▶ **Problem details**
Please output all of the entries exactly and omit any images they hold.

▶ **Data under study**
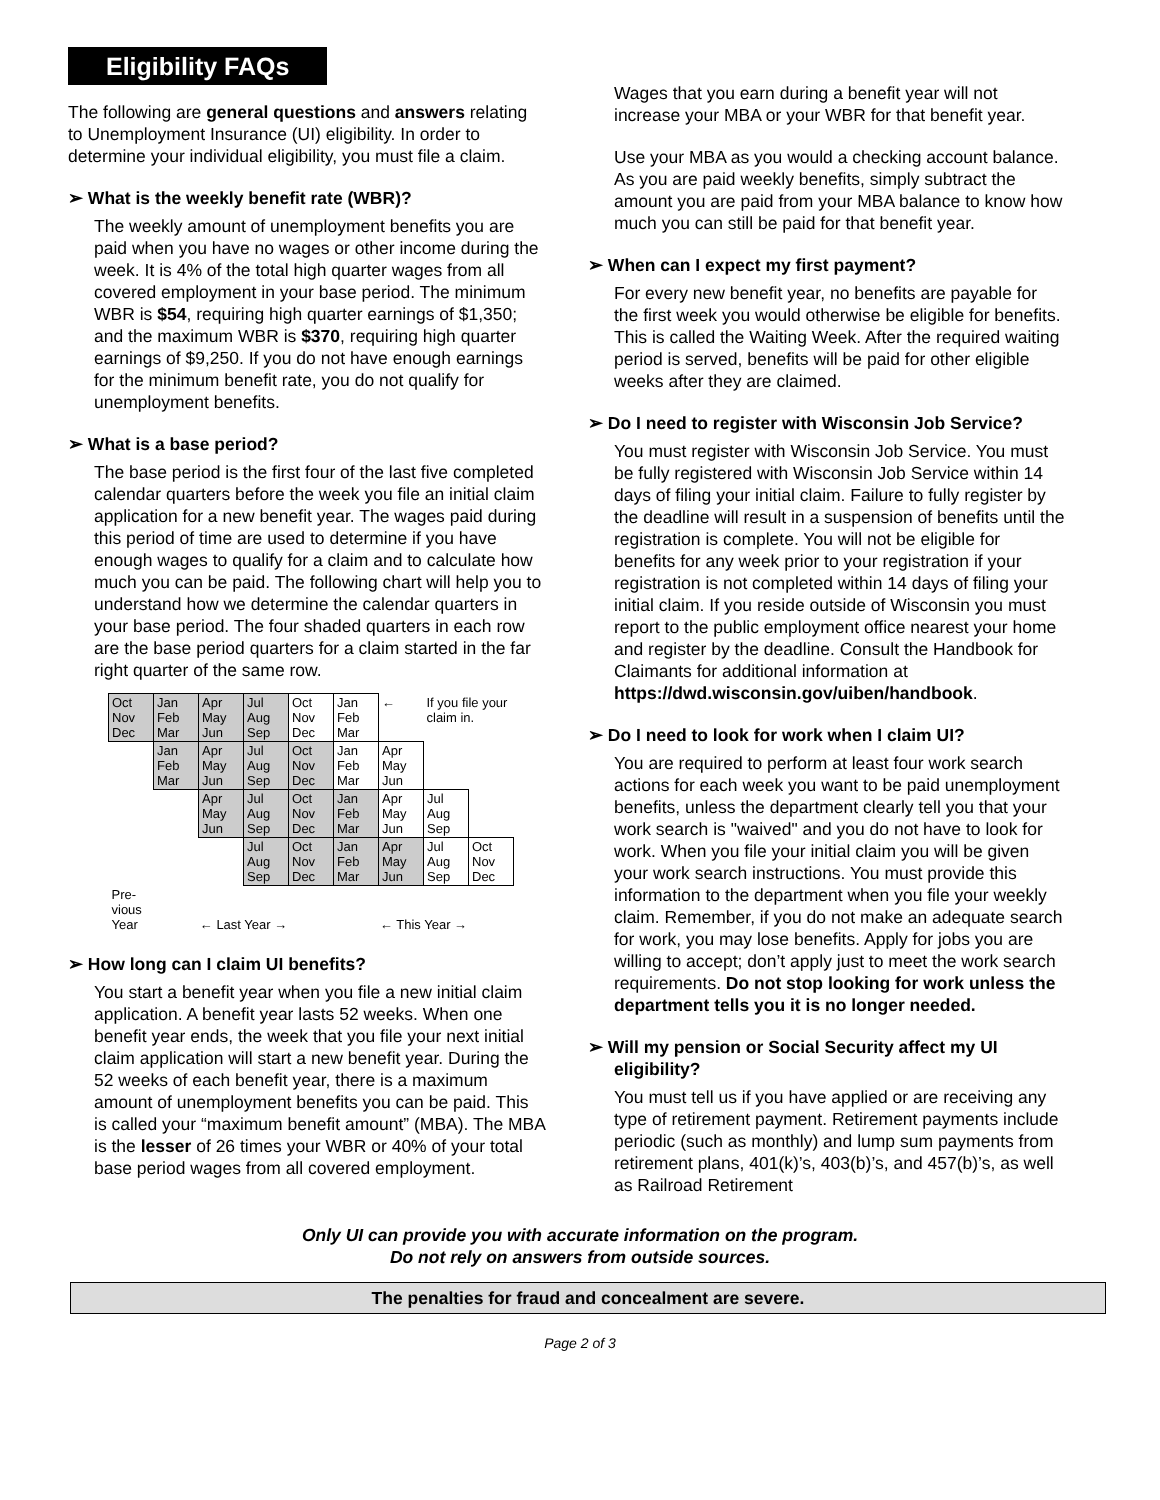Eligibility FAQs
The following are general questions and answers relating to Unemployment Insurance (UI) eligibility. In order to determine your individual eligibility, you must file a claim.
➢ What is the weekly benefit rate (WBR)?
The weekly amount of unemployment benefits you are paid when you have no wages or other income during the week. It is 4% of the total high quarter wages from all covered employment in your base period. The minimum WBR is $54, requiring high quarter earnings of $1,350; and the maximum WBR is $370, requiring high quarter earnings of $9,250. If you do not have enough earnings for the minimum benefit rate, you do not qualify for unemployment benefits.
➢ What is a base period?
The base period is the first four of the last five completed calendar quarters before the week you file an initial claim application for a new benefit year. The wages paid during this period of time are used to determine if you have enough wages to qualify for a claim and to calculate how much you can be paid. The following chart will help you to understand how we determine the calendar quarters in your base period. The four shaded quarters in each row are the base period quarters for a claim started in the far right quarter of the same row.
| Oct Nov Dec | Jan Feb Mar | Apr May Jun | Jul Aug Sep | Oct Nov Dec | Jan Feb Mar | ← | If you file your claim in. | |
| | Jan Feb Mar | Apr May Jun | Jul Aug Sep | Oct Nov Dec | Jan Feb Mar | Apr May Jun | | |
| | | Apr May Jun | Jul Aug Sep | Oct Nov Dec | Jan Feb Mar | Apr May Jun | Jul Aug Sep | |
| | | | Jul Aug Sep | Oct Nov Dec | Jan Feb Mar | Apr May Jun | Jul Aug Sep | Oct Nov Dec |
| Pre-vious Year | ← Last Year → | | | | ← This Year → | | | |
➢ How long can I claim UI benefits?
You start a benefit year when you file a new initial claim application. A benefit year lasts 52 weeks. When one benefit year ends, the week that you file your next initial claim application will start a new benefit year. During the 52 weeks of each benefit year, there is a maximum amount of unemployment benefits you can be paid. This is called your “maximum benefit amount” (MBA). The MBA is the lesser of 26 times your WBR or 40% of your total base period wages from all covered employment.
Wages that you earn during a benefit year will not increase your MBA or your WBR for that benefit year.
Use your MBA as you would a checking account balance. As you are paid weekly benefits, simply subtract the amount you are paid from your MBA balance to know how much you can still be paid for that benefit year.
➢ When can I expect my first payment?
For every new benefit year, no benefits are payable for the first week you would otherwise be eligible for benefits. This is called the Waiting Week. After the required waiting period is served, benefits will be paid for other eligible weeks after they are claimed.
➢ Do I need to register with Wisconsin Job Service?
You must register with Wisconsin Job Service. You must be fully registered with Wisconsin Job Service within 14 days of filing your initial claim. Failure to fully register by the deadline will result in a suspension of benefits until the registration is complete. You will not be eligible for benefits for any week prior to your registration if your registration is not completed within 14 days of filing your initial claim. If you reside outside of Wisconsin you must report to the public employment office nearest your home and register by the deadline. Consult the Handbook for Claimants for additional information at https://dwd.wisconsin.gov/uiben/handbook.
➢ Do I need to look for work when I claim UI?
You are required to perform at least four work search actions for each week you want to be paid unemployment benefits, unless the department clearly tell you that your work search is "waived" and you do not have to look for work. When you file your initial claim you will be given your work search instructions. You must provide this information to the department when you file your weekly claim. Remember, if you do not make an adequate search for work, you may lose benefits. Apply for jobs you are willing to accept; don’t apply just to meet the work search requirements. Do not stop looking for work unless the department tells you it is no longer needed.
➢ Will my pension or Social Security affect my UI eligibility?
You must tell us if you have applied or are receiving any type of retirement payment. Retirement payments include periodic (such as monthly) and lump sum payments from retirement plans, 401(k)’s, 403(b)’s, and 457(b)’s, as well as Railroad Retirement
Only UI can provide you with accurate information on the program.
Do not rely on answers from outside sources.
The penalties for fraud and concealment are severe.
Page 2 of 3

▶ **Exercise result**
Eligibility FAQs
The following are general questions and answers relating to Unemployment Insurance (UI) eligibility. In order to determine your individual eligibility, you must file a claim.
➢ What is the weekly benefit rate (WBR)?
The weekly amount of unemployment benefits you are paid when you have no wages or other income during the week. It is 4% of the total high quarter wages from all covered employment in your base period. The minimum WBR is $54, requiring high quarter earnings of $1,350; and the maximum WBR is $370, requiring high quarter earnings of $9,250. If you do not have enough earnings for the minimum benefit rate, you do not qualify for unemployment benefits.
➢ What is a base period?
The base period is the first four of the last five completed calendar quarters before the week you file an initial claim application for a new benefit year. The wages paid during this period of time are used to determine if you have enough wages to qualify for a claim and to calculate how much you can be paid. The following chart will help you to understand how we determine the calendar quarters in your base period. The four shaded quarters in each row are the base period quarters for a claim started in the far right quarter of the same row.
| Oct Nov Dec | Jan Feb Mar | Apr May Jun | Jul Aug Sep | Oct Nov Dec | Jan Feb Mar | ← | If you file your claim in. | |
| | Jan Feb Mar | Apr May Jun | Jul Aug Sep | Oct Nov Dec | Jan Feb Mar | Apr May Jun | | |
| | | Apr May Jun | Jul Aug Sep | Oct Nov Dec | Jan Feb Mar | Apr May Jun | Jul Aug Sep | |
| | | | Jul Aug Sep | Oct Nov Dec | Jan Feb Mar | Apr May Jun | Jul Aug Sep | Oct Nov Dec |
| Pre-vious Year | ← Last Year → | | | | ← This Year → | | | |
➢ How long can I claim UI benefits?
You start a benefit year when you file a new initial claim application. A benefit year lasts 52 weeks. When one benefit year ends, the week that you file your next initial claim application will start a new benefit year. During the 52 weeks of each benefit year, there is a maximum amount of unemployment benefits you can be paid. This is called your “maximum benefit amount” (MBA). The MBA is the lesser of 26 times your WBR or 40% of your total base period wages from all covered employment.
Wages that you earn during a benefit year will not increase your MBA or your WBR for that benefit year.
Use your MBA as you would a checking account balance. As you are paid weekly benefits, simply subtract the amount you are paid from your MBA balance to know how much you can still be paid for that benefit year.
➢ When can I expect my first payment?
For every new benefit year, no benefits are payable for the first week you would otherwise be eligible for benefits. This is called the Waiting Week. After the required waiting period is served, benefits will be paid for other eligible weeks after they are claimed.
➢ Do I need to register with Wisconsin Job Service?
You must register with Wisconsin Job Service. You must be fully registered with Wisconsin Job Service within 14 days of filing your initial claim. Failure to fully register by the deadline will result in a suspension of benefits until the registration is complete. You will not be eligible for benefits for any week prior to your registration if your registration is not completed within 14 days of filing your initial claim. If you reside outside of Wisconsin you must report to the public employment office nearest your home and register by the deadline. Consult the Handbook for Claimants for additional information at https://dwd.wisconsin.gov/uiben/handbook.
➢ Do I need to look for work when I claim UI?
You are required to perform at least four work search actions for each week you want to be paid unemployment benefits, unless the department clearly tell you that your work search is "waived" and you do not have to look for work. When you file your initial claim you will be given your work search instructions. You must provide this information to the department when you file your weekly claim. Remember, if you do not make an adequate search for work, you may lose benefits. Apply for jobs you are willing to accept; don’t apply just to meet the work search requirements. Do not stop looking for work unless the department tells you it is no longer needed.
➢ Will my pension or Social Security affect my UI eligibility?
You must tell us if you have applied or are receiving any type of retirement payment. Retirement payments include periodic (such as monthly) and lump sum payments from retirement plans, 401(k)’s, 403(b)’s, and 457(b)’s, as well as Railroad Retirement
Only UI can provide you with accurate information on the program.
Do not rely on answers from outside sources.
The penalties for fraud and concealment are severe.
Page 2 of 3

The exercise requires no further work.